Samsung Electronics expects rapidly recovering demand for its premium computer memory chips and flat screen TVs to drive growth this year, with the unwinding of global stimulus measures the key risk for sales.
The world's top maker of memory chips and LCD screens said the rising won currency could also dent earnings, although most analysts were bullish about the outlook for a company that has become a global brand in the space of 10 years.
Beijing's move to tighten monetary conditions has raised concerns about a potential slowdown in the giant economy, hurting the demand outlook for countries such as South Korea, which ships about a quarter of its exports to China.
Those worries and weak results from U.S. tech firms put pressure on Samsung shares on Friday, which ended down 3 percent, or 5 percent on the week.
Talk of exit strategies can weigh on Samsung as well as the entire market in the coming months, said Choi Jong-hyeok, a fund manager at Midas Asset Management.
But I am confident about Samsung's business this year. Chips and LCDs are doing great, and Samsung is working on its smartphones although it was a little late to start.
Ahead of the results, analysts expected net profit at Asia's biggest technology firm by market capitalization to grow by a third to 13 trillion won ($11 billion) this year, according to Thomson Reuters I/B/E/S.
A revival in corporate demand for personal computers and robust TV panel demand spurred by Chinese buyers and major sports events such as the World Cup should lead to a strong first half, bucking the usual weak seasonality, Samsung said.
The company said it was considering increasing its investment in memory chips to meet demand.

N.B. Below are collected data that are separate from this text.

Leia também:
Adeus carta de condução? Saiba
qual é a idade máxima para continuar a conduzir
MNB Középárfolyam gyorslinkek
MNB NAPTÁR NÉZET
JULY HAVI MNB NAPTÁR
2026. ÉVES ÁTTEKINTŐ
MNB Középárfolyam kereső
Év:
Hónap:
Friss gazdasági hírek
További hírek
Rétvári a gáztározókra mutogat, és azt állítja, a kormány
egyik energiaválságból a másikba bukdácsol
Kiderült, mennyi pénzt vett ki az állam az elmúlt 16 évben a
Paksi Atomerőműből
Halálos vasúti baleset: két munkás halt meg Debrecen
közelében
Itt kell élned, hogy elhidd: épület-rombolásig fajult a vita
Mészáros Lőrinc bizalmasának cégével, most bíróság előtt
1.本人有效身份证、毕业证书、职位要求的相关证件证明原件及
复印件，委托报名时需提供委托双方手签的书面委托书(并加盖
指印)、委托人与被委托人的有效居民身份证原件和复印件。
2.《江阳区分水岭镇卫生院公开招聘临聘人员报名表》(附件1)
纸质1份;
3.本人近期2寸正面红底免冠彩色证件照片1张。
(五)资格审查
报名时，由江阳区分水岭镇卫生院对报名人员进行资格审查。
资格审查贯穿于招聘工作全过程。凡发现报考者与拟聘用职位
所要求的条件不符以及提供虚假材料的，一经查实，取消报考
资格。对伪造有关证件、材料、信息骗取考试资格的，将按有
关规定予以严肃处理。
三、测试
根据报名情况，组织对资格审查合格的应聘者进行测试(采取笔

Samsung, the world's biggest TV brand and No. 2 mobile phone maker, swung to a quarterly operating profit, slightly ahead of market forecasts, as the tech sector recovery boosted chip prices and shoppers snapped up TVs and mobile phones.
Its bigger rival in mobile phones, Nokia, reported forecast-beating earnings on Thursday, while Motorola turned a small quarterly profit but predicted a loss in the current quarter.

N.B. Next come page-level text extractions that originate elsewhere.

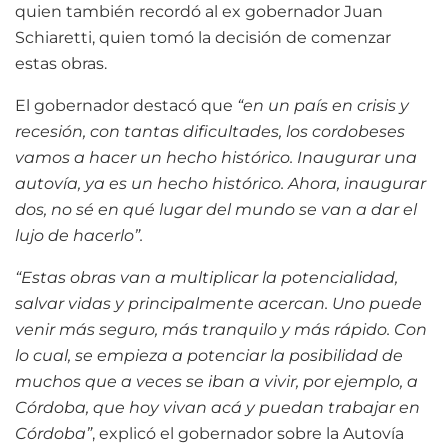
quien también recordó al ex gobernador Juan
Schiaretti, quien tomó la decisión de comenzar
estas obras.
El gobernador destacó que
“en un país en crisis y
recesión, con tantas dificultades, los cordobeses
vamos a hacer un hecho histórico. Inaugurar una
autovía, ya es un hecho histórico. Ahora, inaugurar
dos, no sé en qué lugar del mundo se van a dar el
lujo de hacerlo”.
“Estas obras van a multiplicar la potencialidad,
salvar vidas y principalmente acercan. Uno puede
venir más seguro, más tranquilo y más rápido. Con
lo cual, se empieza a potenciar la posibilidad de
muchos que a veces se iban a vivir, por ejemplo, a
Córdoba, que hoy vivan acá y puedan trabajar en
Córdoba”
, explicó el gobernador sobre la Autovía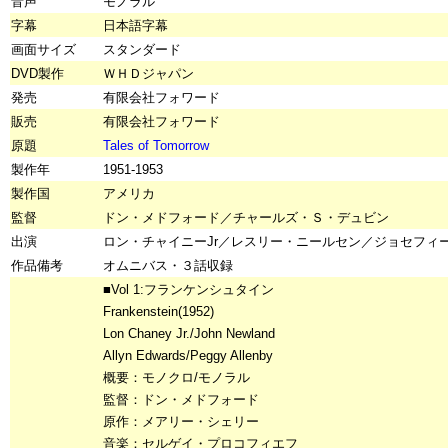
音声
モノラル
字幕
日本語字幕
画面サイズ
スタンダード
DVD製作
ＷＨＤジャパン
発売
有限会社フォワード
販売
有限会社フォワード
原題
Tales of Tomorrow
製作年
1951-1953
製作国
アメリカ
監督
ドン・メドフォード／チャールズ・Ｓ・デュビン
出演
ロン・チャイニーJr／レスリー・ニールセン／ジョセフィ
作品備考
オムニバス・３話収録
■Vol 1:フランケンシュタイン
Frankenstein(1952)
Lon Chaney Jr./John Newland
Allyn Edwards/Peggy Allenby
概要：モノクロ/モノラル
監督：ドン・メドフォード
原作：メアリー・シェリー
音楽：セルゲイ・プロコフィエフ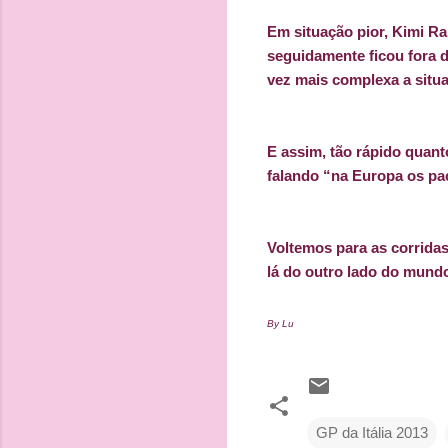
Em situação pior, Kimi R
seguidamente ficou fora d
vez mais complexa a situ
E assim, tão rápido quant
falando “na Europa os pa
Voltemos para as corrid
lá do outro lado do mundo
By Lu
GP da Itália 2013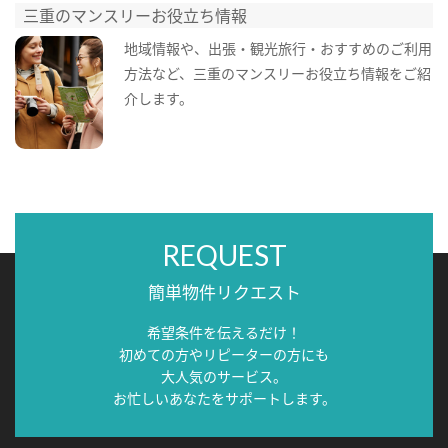
三重のマンスリーお役立ち情報
地域情報や、出張・観光旅行・おすすめのご利用
方法など、三重のマンスリーお役立ち情報をご紹
介します。
REQUEST
簡単物件リクエスト
希望条件を伝えるだけ！
初めての方やリピーターの方にも
大人気のサービス。
お忙しいあなたをサポートします。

Consolidated operating profit in the fourth quarter rose to 3.7 trillion won, above a consensus forecast for 3.58 trillion won profit from Thomson Reuters I/B/E/S and exactly in line with the company's own forecast earlier this month.
Fourth quarter sales rose 19 percent to 39.24 trillion won.

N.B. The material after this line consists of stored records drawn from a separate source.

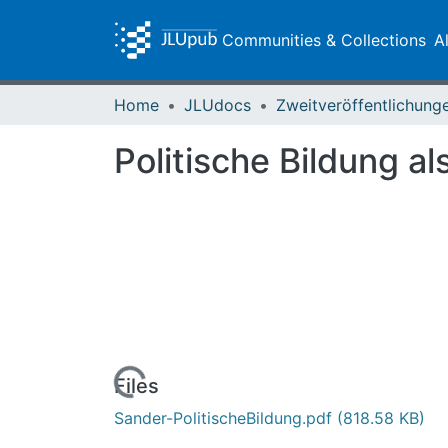
Communities & Collections
A
Home
JLUdocs
Politische Bildung al
Loading...
Files
Sander-PolitischeBildung.pdf
(818.58 KB)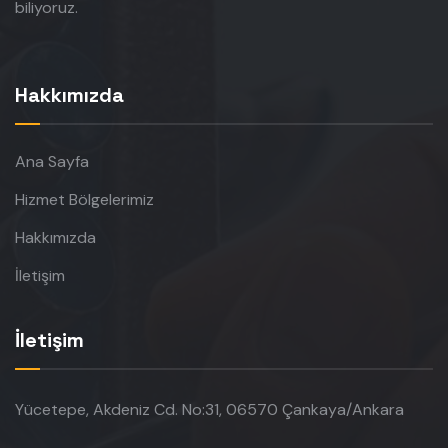
biliyoruz.
Hakkımızda
Ana Sayfa
Hizmet Bölgelerimiz
Hakkımızda
İletişim
İletişim
Yücetepe, Akdeniz Cd. No:31, 06570 Çankaya/Ankara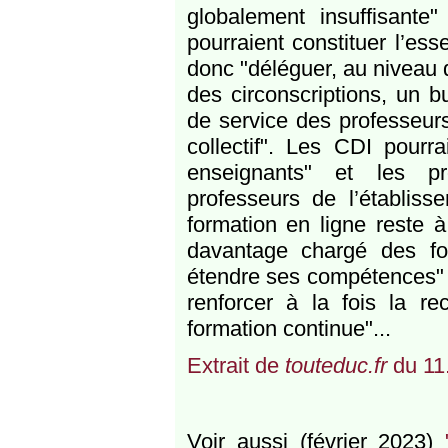
globalement insuffisante"
pourraient constituer l’ess
donc "déléguer, au niveau 
des circonscriptions, un b
de service des professeur
collectif". Les CDI pourra
enseignants" et les pr
professeurs de l’établiss
formation en ligne reste 
davantage chargé des fo
étendre ses compétences" 
renforcer à la fois la re
formation continue"...
Extrait de
touteduc.fr
du 11
Voir aussi (février 2023)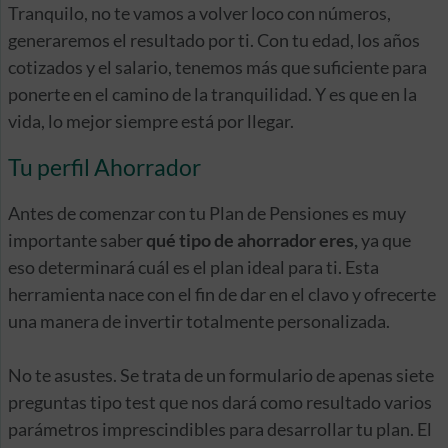
Tranquilo, no te vamos a volver loco con números,
generaremos el resultado por ti. Con tu edad, los años
cotizados y el salario, tenemos más que suficiente para
ponerte en el camino de la tranquilidad. Y es que en la
vida, lo mejor siempre está por llegar.
Tu perfil Ahorrador
Antes de comenzar con tu Plan de Pensiones es muy
importante saber
qué tipo de ahorrador eres,
ya que
eso determinará cuál es el plan ideal para ti. Esta
herramienta nace con el fin de dar en el clavo y ofrecerte
una manera de invertir totalmente personalizada.
No te asustes. Se trata de un formulario de apenas siete
preguntas tipo test que nos dará como resultado varios
parámetros imprescindibles para desarrollar tu plan. El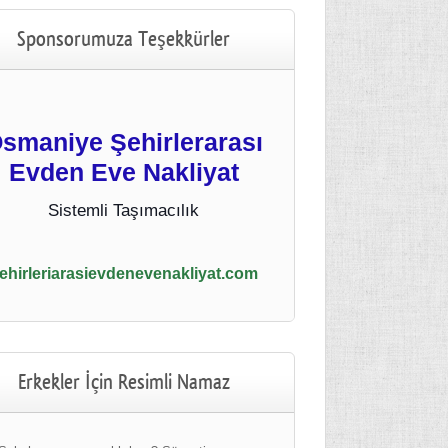
Sponsorumuza Teşekkürler
smaniye Şehirlerarası
Evden Eve Nakliyat
Sistemli Taşımacılık
ehirleriarasievdenevenakliyat.com
Erkekler İçin Resimli Namaz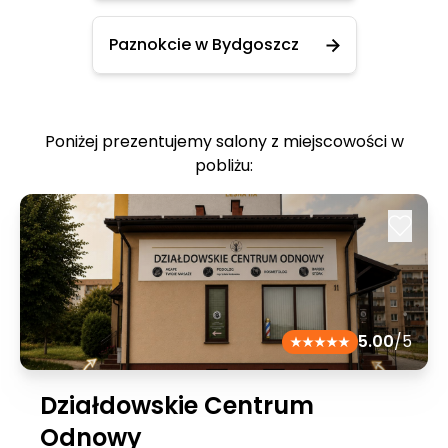
Paznokcie w Bydgoszcz
Poniżej prezentujemy salony z miejscowości w
pobliżu:
5.00
/5
Działdowskie Centrum
Odnowy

It was the first time Samsung reports earnings since the new chief executive Choi Gee-sung took over in a management reshuffle in December, promising Samsung would also beef up its PC, appliance and camera businesses.
Samsung made a remarkable recovery last year from the global downturn, expanding its share to more than one-fifth of the global market for LCD TVs and mobile phones from the mid-teens two years ago.
But tough competition in smartphones poses a challenge, while Japanese TV rivals such as Sony Corp and Panasonic Corp are beefing up their line-ups to claw back market share.
Jeffrey Lee, who helps manage $2.5 billion as chief investment officer at Phillip Capital in Singapore, said he recently sold shares in Samsung on concerns about prospects for the firm's mobile phone business.
Intuitively, with the iPhone making such a big impact globally, this is going to have an impact on the smartphone business. The ones that have been losing their edge seem to be Samsung and Nokia, Lee said.
At the same time Apple Inc's new iPad tablet computer offers a new growth opportunity for Samsung's NAND flash chips.
Semiconductors will drive Samsung's earnings this year ... Consumer fever for Apple's iPhone and new tablet product is likely to help Samsung's chip business, said Won Sang-Phil, market analyst at Tong Yang Securities in Seoul.
Analysts played down the threat of the stronger won, which has risen 35 percent off its low last March. They said it would have to climb above 1,000 won to the dollar from 1,158 currently to really hit sales.
Samsung expects to achieve a double-digit profit margin in the mobile phone unit in 2010, at least matching the 10 percent margin it had last year.
It expected the global mobile phone market to grow 10 percent in 2010 and Samsung to outperform, by offering more touchscreen models and new smartphones, such as one using Google's Android operating system.
Samsung shares finished down 3 percent at 784,000 won, compared with a 2.44 percent fall in the Seoul market, hit by a weak finish for U.S. tech stocks after Motorola's disappointing forecast.
Hynix Semiconductor Inc, No. 2 in memory chips, last week reported a higher-than-expected quarterly profit and forecast a further recovery in the sector.
Shares in Samsung shot up 77 percent last year, well ahead of the broader market's 50 percent gain, but underperformed in the fourth quarter on concerns about the strengthening Korean won hurting exports.